Because of his abused childhood, Carl May, nuclear entrepreneur extraordinaire, refused to allow his wife to have children. When Joanna experienced what proved to be a hysterical pregnancy, Carl insisted that she have an "abortion". When a ripe egg was recovered as a result of this procedure, Carl and a gynecologist engage in an experiment which produces four fertilized eggs that are implanted in four women. By the time Joanna learns of the experiment, her four daughters/sisters are in their thirties, still unaware of each other and of Joanna. The meeting of the five producers both happy and tragic consequences. Will appeal to those who have been following recent ethical debates over genetic manipulation.

Wiggins, Marianne
John Dollar
1989, 214 p.

John Dollar is a sailor who suffers a bizarre fate. He falls in love with Charlotte, an English school- teacher, who has come to Burma in the fall of 1917 to escape life as a single woman in postwar England. An done day Charlotte, John and her young colonial charges go sailing away from civilization to claim an island for the king. Written in a very literary style that mixes stream-of-consciousness with narrative and vague dialogue, the tragedy of what happens on the island is gradually revealed.

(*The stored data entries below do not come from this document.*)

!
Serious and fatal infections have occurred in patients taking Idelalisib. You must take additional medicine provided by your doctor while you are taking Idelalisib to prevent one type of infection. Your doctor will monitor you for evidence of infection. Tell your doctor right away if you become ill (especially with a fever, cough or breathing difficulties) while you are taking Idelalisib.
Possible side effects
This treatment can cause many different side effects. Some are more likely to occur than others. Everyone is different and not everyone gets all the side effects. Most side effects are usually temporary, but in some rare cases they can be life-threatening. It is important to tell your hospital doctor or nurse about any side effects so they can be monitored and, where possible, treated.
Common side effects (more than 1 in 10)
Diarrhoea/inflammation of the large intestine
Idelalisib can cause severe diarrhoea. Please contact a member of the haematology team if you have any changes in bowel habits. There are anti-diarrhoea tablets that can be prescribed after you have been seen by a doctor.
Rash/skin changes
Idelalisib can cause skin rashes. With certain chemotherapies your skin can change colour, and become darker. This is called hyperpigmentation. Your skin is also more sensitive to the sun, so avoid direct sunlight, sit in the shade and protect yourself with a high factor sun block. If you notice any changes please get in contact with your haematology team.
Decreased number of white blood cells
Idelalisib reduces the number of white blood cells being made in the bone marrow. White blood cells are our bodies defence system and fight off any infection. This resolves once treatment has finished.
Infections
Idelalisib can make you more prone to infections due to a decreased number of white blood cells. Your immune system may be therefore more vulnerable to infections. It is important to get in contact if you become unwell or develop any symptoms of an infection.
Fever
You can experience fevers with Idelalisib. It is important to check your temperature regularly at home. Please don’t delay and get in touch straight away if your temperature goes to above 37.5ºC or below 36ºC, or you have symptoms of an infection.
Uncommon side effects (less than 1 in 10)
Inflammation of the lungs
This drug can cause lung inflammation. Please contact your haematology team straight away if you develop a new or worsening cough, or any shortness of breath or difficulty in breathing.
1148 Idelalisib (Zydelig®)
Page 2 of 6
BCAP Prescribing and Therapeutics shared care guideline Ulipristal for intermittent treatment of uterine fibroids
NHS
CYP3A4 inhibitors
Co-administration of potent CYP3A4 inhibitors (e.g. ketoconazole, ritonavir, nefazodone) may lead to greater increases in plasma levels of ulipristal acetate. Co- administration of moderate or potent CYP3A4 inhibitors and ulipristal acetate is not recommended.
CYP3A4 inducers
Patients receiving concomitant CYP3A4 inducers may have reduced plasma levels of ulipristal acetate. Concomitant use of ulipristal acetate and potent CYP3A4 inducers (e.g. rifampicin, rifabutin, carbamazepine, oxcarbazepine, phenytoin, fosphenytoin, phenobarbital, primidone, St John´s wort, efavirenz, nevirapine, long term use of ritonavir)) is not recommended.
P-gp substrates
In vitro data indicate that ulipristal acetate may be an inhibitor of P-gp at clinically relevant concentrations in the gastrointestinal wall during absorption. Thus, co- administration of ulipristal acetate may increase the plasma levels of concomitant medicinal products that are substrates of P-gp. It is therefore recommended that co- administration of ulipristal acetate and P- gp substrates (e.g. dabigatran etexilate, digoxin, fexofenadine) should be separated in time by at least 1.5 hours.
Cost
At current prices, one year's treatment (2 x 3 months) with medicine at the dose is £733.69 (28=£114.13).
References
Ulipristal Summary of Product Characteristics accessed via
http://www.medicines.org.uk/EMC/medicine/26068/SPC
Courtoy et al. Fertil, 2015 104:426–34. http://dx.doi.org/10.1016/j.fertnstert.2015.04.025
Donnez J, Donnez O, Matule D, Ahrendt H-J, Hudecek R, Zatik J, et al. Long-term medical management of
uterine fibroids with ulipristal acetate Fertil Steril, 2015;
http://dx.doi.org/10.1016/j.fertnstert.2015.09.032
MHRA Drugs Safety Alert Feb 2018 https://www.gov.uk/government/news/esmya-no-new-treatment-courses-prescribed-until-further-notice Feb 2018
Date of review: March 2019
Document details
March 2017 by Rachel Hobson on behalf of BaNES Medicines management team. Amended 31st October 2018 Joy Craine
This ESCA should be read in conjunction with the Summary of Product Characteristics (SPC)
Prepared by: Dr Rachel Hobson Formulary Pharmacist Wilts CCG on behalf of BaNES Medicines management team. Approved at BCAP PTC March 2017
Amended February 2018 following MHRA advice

A multi-layered book.

Wilhelm, Kate
Huysman’s Pets
1986, 247 p.

Stanley Huysman, a brilliant geneticist and winner of the Nobel Prize for his work on plant clones, became very secretive about his work when he began trying it on chimpanzees and even more so as he began a later experiment. After his death, questions began to develop about that last experiment which was now being carried on by his assistant. How could this work be of interest to certain senators interested in defense work, and just exactly what were Huysman’s pets? Search for the answer to these questions unleashes experiments and greed gone awry and drastically changes the lives of all concerned. Also of interest to those who have been following recent ethical debates over genetic manipulation.